FDA Issues New Guidance on SARS-CoV-2 Variants for Test Developers

NEW YORK – The US Food and Drug Administration on Monday issued new guidance for SARS-CoV-2 test developers to evaluate the potential impact of viral mutations on the tests.

The impact of mutations on a test's performance can be influenced by the sequence of the variant, the design of the test, and the prevalence of the variant in the patient population, the agency said in a statement. The guidance pertains to makers of molecular tests and rapid antigen tests that detect the coronavirus, and serology tests that detect antibodies against SARS-CoV-2, the FDA noted. 

In the guidance, which went into effect immediately, the agency recommends molecular diagnostic test developers design their tests to minimize the impact of viral mutations on test performance, routinely monitor for viral mutations that may impact test performance, and clearly convey any test limitations in the test's labeling. 

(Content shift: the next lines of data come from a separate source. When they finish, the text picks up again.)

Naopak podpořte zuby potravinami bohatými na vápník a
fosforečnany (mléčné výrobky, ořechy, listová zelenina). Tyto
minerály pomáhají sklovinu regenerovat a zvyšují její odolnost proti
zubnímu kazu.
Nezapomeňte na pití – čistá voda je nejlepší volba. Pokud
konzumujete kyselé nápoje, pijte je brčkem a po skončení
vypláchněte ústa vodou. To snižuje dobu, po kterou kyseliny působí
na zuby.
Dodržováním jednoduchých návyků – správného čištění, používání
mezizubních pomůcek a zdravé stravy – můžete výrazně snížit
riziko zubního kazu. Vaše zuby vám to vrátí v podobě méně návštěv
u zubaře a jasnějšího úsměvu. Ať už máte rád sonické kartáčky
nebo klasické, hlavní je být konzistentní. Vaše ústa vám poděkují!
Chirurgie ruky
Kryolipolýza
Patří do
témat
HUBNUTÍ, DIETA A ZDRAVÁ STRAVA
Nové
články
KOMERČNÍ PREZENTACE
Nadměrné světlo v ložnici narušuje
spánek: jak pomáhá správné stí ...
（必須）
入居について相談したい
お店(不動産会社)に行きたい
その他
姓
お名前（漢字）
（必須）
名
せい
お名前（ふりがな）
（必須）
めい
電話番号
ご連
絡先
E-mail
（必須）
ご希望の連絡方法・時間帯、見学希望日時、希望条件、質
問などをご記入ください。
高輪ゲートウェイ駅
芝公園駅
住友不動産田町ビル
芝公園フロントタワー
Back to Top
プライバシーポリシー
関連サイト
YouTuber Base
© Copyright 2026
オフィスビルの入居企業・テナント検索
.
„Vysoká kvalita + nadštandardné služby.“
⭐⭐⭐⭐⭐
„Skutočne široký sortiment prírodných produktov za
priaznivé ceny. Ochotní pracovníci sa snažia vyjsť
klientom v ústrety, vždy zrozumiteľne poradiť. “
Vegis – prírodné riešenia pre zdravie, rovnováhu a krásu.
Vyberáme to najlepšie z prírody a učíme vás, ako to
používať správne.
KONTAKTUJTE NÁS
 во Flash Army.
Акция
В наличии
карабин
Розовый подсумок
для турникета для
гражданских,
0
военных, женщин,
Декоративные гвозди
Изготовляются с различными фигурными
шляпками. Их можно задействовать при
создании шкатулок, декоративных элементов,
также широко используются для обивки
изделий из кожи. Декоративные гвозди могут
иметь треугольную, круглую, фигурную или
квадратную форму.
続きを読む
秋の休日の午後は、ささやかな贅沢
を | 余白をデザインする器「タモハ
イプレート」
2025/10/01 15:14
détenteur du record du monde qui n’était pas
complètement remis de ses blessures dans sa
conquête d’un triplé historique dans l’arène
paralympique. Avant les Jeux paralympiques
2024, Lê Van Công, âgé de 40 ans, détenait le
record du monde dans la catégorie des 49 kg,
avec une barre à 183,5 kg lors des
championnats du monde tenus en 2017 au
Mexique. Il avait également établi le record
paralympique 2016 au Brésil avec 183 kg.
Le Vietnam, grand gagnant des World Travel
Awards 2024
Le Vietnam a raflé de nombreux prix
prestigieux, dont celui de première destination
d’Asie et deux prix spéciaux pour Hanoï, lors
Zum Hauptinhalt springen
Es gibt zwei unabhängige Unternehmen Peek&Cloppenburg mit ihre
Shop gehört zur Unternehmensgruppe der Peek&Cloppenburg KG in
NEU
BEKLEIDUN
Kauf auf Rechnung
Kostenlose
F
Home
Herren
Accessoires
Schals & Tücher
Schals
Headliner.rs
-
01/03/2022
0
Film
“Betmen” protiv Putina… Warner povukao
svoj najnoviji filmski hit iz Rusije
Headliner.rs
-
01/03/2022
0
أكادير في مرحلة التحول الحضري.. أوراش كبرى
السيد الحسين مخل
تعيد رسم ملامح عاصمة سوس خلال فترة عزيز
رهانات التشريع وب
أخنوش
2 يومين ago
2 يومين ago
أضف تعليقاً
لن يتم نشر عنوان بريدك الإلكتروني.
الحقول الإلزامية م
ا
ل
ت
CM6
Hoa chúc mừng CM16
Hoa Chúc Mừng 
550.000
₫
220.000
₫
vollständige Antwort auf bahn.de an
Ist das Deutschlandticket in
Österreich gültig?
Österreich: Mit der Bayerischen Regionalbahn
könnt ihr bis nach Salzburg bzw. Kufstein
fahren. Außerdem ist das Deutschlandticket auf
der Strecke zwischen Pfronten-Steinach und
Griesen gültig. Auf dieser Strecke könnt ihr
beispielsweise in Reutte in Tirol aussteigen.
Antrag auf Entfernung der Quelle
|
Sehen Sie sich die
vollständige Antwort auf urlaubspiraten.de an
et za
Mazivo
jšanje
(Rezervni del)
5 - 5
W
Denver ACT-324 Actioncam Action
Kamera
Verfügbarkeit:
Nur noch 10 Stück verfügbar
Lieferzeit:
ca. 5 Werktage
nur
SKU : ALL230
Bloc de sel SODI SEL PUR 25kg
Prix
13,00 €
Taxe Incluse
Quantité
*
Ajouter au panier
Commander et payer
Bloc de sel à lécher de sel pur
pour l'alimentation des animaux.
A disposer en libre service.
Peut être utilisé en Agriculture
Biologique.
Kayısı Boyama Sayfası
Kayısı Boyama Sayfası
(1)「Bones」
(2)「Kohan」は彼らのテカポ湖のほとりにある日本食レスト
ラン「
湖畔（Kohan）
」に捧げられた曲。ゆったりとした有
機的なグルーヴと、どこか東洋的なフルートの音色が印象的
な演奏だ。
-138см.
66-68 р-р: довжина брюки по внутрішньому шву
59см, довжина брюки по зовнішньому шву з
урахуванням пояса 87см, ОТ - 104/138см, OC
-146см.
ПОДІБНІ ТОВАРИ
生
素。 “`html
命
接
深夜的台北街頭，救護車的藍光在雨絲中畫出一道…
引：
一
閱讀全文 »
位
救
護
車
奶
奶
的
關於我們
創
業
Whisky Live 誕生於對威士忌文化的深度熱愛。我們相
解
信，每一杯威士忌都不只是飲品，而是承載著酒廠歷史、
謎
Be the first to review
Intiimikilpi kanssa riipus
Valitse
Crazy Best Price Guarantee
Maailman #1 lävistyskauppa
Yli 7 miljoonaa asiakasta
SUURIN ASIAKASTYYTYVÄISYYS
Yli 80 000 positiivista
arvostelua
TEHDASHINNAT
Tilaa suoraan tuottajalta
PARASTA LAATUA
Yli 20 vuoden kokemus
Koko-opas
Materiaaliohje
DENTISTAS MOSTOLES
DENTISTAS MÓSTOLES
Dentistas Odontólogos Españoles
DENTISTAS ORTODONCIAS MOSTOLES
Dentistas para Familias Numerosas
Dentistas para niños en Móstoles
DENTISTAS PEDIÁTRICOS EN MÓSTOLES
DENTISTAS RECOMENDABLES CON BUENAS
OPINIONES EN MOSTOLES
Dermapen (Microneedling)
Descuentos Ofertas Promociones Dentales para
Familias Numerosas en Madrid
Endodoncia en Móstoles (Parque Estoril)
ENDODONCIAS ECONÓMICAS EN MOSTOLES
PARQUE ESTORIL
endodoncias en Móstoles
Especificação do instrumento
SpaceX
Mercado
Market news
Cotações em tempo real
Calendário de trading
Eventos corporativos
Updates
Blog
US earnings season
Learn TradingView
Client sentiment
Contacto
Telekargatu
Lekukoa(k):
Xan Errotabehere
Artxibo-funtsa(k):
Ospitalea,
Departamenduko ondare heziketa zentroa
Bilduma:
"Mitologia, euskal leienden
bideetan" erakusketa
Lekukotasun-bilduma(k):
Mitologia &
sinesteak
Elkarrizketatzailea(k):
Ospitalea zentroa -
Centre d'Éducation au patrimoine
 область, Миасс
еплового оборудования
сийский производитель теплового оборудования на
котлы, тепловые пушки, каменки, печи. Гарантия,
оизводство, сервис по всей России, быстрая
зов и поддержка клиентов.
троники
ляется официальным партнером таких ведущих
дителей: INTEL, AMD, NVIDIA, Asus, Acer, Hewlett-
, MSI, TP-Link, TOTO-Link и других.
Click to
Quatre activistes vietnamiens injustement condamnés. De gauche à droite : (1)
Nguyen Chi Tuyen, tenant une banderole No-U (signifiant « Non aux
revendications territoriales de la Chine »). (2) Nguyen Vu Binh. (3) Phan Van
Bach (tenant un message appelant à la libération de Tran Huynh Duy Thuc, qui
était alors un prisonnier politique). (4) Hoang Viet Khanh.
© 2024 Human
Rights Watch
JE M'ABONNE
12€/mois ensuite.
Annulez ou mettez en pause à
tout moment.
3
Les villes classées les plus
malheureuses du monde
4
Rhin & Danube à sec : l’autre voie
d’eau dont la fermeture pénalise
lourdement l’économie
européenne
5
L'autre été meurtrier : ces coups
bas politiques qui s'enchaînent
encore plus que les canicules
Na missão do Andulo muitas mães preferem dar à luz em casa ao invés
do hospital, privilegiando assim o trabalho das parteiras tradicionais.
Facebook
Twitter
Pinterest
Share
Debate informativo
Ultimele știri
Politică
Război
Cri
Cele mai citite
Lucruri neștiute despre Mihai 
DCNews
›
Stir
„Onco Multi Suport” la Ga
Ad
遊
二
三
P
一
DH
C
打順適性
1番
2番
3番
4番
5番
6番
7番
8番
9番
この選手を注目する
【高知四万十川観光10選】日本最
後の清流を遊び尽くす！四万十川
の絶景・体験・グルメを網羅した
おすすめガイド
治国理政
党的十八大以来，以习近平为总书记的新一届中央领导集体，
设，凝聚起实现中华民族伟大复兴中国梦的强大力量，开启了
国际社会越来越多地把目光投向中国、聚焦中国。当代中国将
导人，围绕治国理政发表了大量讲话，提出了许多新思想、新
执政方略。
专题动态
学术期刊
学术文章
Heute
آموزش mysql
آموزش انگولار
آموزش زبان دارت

For developers that are submitting tests to the agency for Emergency Use Authorization, the FDA said they should address in their submission whether the labeling should include statements or limitations indicating when the specimens used in clinical evaluations were collected and noting that performance may vary depending on the variants. For those that have already received EUA, the agency said it will work with those developers to determine whether those updates are needed for the labeling.

The agency recommended test developers consider the performance of their test across all known variants at the time of validation and also the potential impact of future variants when developing the test design. It also said developers should include in their EUA submissions a description of how they evaluated performance across the variants and how their design mitigates the risk of future variants.

For tests with multiple targets, developers could include a "highly conserved pan-SARS-CoV target" not specific to SARS-CoV-2 to improve performance with a new genetic variant. If this is used, there may be a need for more information on appropriate result interpretation, the agency said. 

The agency also noted that developers should conduct sequence alignment of their primer and probe sequences with available SARS-CoV-2 genomes to determine whether the mutations will impact performance. If there is an impact from a mutation, developers should determine whether the mutations could reduce performance by 5 percent or more from the previously established performance and if so, notify the agency with a supplemental EUA request.

The FDA also said developers should evaluate hybridization changes if there is a mutation expected to result in a mismatch within the target primer and probe binding sites. The developers should provide the FDA with information on the results from melting temperature calculations with the primers and probes, an analysis on how the melting temperature changes as the salt and primer concentration changes, analysis of the likelihood the mutation will impact performance, and an evaluation of that impact on benefits and risks for the tests. It should also provide a justification for any actions taken based on the analysis outcomes. 

For antigen and serology tests, the FDA said developers should connect with the agency early in test development to make sure they hear about new recommendations to evaluate the impact of variants on these tests. Currently the agency is "considering how to best assess the impact" of mutations on these tests. Developers of antigen and serology tests should make a plan to monitor for new mutations and assess the impact as needed.

Since the original SARS-CoV-2 virus was first detected and identified more than a year ago, variants of it, notably the B117 variant first isolated in the UK; the South African variant, or B1351; and the Brazilian variant, or P1, have been identified and found in the US.

In the FDA's statement, Acting FDA Commissioner Janet Woodcock said that emergence of the variants has raised concerns about whether existing and COVID-19 tests in development would be able to detect them. 

"By issuing these guidances, we want the American public to know that we are using every tool in our toolbox to fight this pandemic, including pivoting as the virus adapts," Woodcock said. "We need to arm health care providers with the best available diagnostics, therapeutics and vaccines to fight this virus.